* Begin EXCERPT PROVIDED *

Oracle FAQ Your Portal to the Oracle Knowledge Grid
HOME | ASK QUESTION | ADD INFO | SEARCH | E-MAIL US
 

Home -> Community -> Usenet -> c.d.o.server -> Re: RAID5 and Oracle 7.3.4

Re: RAID5 and Oracle 7.3.4

From: Ed Stevens <Ed.Stevens_at_nmm.nissan-usa.com>
Date: Mon, 24 May 1999 13:04:59 GMT
Message-ID: <7ibipq$tn1$1@nnrp1.deja.com>


Andy -

I'm a bit of a "contrarian" on this subject, so take what I say (and what everyone else says) with a grain of salt.

First, the undisputable facts. With all of your physical disks in a single array, there is nothing you can do with logical partitioning and/or file placement to reduce contention. Everything is being striped across all of the disks. Regardlesss of any logical organization (which will have benefits from an admin point of view) it's all still going to the same physcial device. Yes, there is benifit in putting all of the separate components on separate physical devices (with separate disk controllers!) but most of us don't have that luxury.

* End EXCERPT PROVIDED *

— WHAT YOU NEED TO DO —
[1] In the RAID5 post, rewrite the stretch from "Home -> Community" through "have that luxury.", changing "array" to "RAID set".
[2] List the menu items in the bar beneath the site title at the top of the RAID5 post.

* Begin RECORDS SUPPLIED *

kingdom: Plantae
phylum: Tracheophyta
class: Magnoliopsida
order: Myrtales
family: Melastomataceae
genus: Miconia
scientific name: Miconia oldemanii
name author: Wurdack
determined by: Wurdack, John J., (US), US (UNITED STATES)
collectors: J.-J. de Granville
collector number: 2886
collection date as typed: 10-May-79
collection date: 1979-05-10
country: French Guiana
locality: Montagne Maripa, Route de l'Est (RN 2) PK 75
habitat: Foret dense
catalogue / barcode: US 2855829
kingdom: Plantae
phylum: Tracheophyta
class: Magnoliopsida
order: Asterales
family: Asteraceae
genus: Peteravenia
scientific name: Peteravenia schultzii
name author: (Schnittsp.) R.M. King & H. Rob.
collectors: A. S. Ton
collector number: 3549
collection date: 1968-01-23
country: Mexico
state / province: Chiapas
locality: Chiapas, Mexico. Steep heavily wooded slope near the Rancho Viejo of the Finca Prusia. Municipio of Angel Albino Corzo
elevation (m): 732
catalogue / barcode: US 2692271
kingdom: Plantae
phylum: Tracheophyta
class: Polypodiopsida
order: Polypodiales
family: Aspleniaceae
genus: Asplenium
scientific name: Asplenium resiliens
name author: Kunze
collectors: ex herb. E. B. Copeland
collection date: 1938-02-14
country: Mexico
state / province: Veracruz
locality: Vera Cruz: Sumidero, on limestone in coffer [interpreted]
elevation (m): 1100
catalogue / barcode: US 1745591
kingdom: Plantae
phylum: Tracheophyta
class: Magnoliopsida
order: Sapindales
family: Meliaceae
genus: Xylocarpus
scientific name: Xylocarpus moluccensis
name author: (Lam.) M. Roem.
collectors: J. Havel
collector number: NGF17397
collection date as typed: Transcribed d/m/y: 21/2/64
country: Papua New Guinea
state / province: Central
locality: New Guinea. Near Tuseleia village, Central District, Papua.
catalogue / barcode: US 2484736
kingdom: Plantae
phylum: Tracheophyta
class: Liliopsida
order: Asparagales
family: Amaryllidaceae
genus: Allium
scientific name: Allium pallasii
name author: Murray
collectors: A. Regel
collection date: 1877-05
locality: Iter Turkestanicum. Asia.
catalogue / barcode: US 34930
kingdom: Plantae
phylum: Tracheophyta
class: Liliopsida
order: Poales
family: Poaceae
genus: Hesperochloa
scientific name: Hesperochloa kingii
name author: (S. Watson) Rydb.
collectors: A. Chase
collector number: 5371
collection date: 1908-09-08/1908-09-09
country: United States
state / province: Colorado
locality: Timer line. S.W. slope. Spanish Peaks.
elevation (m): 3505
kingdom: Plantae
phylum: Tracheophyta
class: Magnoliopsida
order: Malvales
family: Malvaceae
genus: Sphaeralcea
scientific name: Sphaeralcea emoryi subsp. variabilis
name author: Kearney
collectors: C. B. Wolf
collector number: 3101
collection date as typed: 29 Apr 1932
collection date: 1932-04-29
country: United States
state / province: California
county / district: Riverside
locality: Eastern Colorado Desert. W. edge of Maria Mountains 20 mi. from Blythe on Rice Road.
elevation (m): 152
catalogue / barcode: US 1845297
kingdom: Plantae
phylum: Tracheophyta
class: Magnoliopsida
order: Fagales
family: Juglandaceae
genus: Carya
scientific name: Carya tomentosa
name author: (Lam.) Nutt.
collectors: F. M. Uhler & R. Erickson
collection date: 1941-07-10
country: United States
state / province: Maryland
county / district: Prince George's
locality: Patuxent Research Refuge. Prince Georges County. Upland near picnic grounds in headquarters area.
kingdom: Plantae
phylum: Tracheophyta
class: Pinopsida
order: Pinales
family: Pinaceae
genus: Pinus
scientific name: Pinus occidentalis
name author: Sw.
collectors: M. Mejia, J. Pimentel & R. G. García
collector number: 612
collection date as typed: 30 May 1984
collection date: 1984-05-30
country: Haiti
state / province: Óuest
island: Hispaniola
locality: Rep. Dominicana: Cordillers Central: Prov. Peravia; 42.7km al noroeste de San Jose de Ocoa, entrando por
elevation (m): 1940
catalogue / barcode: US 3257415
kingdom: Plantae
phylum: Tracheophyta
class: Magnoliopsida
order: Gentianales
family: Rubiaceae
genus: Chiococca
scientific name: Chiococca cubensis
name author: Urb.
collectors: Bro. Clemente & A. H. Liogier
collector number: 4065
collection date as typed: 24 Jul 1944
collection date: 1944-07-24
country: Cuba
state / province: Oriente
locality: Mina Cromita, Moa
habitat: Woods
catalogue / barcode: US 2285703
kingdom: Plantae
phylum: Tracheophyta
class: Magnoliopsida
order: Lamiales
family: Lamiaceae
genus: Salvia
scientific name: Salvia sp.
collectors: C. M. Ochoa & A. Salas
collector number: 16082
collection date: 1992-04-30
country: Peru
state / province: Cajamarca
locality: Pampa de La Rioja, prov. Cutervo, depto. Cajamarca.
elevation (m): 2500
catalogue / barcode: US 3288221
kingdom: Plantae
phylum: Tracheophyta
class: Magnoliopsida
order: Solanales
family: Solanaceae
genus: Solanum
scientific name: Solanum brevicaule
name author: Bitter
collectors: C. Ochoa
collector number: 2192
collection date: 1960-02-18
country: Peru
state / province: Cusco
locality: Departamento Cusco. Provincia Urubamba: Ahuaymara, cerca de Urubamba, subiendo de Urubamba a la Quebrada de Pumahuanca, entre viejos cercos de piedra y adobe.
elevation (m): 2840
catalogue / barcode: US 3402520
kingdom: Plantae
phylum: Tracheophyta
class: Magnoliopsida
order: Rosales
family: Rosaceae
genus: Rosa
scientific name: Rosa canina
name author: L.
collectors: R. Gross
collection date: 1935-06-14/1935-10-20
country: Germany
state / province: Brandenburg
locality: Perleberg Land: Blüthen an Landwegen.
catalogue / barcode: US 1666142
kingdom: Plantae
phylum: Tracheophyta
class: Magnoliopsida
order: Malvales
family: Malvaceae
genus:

* End RECORDS SUPPLIED *

— SOLUTIONS IN ORDER —
[1]
Home -> Community -> Usenet -> c.d.o.server -> Re: RAID5 and Oracle 7.3.4

Re: RAID5 and Oracle 7.3.4

From: Ed Stevens <Ed.Stevens_at_nmm.nissan-usa.com>
Date: Mon, 24 May 1999 13:04:59 GMT
Message-ID: <7ibipq$tn1$1@nnrp1.deja.com>


Andy -

I'm a bit of a "contrarian" on this subject, so take what I say (and what everyone else says) with a grain of salt.

First, the undisputable facts. With all of your physical disks in a single RAID set, there is nothing you can do with logical partitioning and/or file placement to reduce contention. Everything is being striped across all of the disks. Regardlesss of any logical organization (which will have benefits from an admin point of view) it's all still going to the same physcial device. Yes, there is benifit in putting all of the separate components on separate physical devices (with separate disk controllers!) but most of us don't have that luxury.

[2] HOME, ASK QUESTION, ADD INFO, SEARCH, E-MAIL US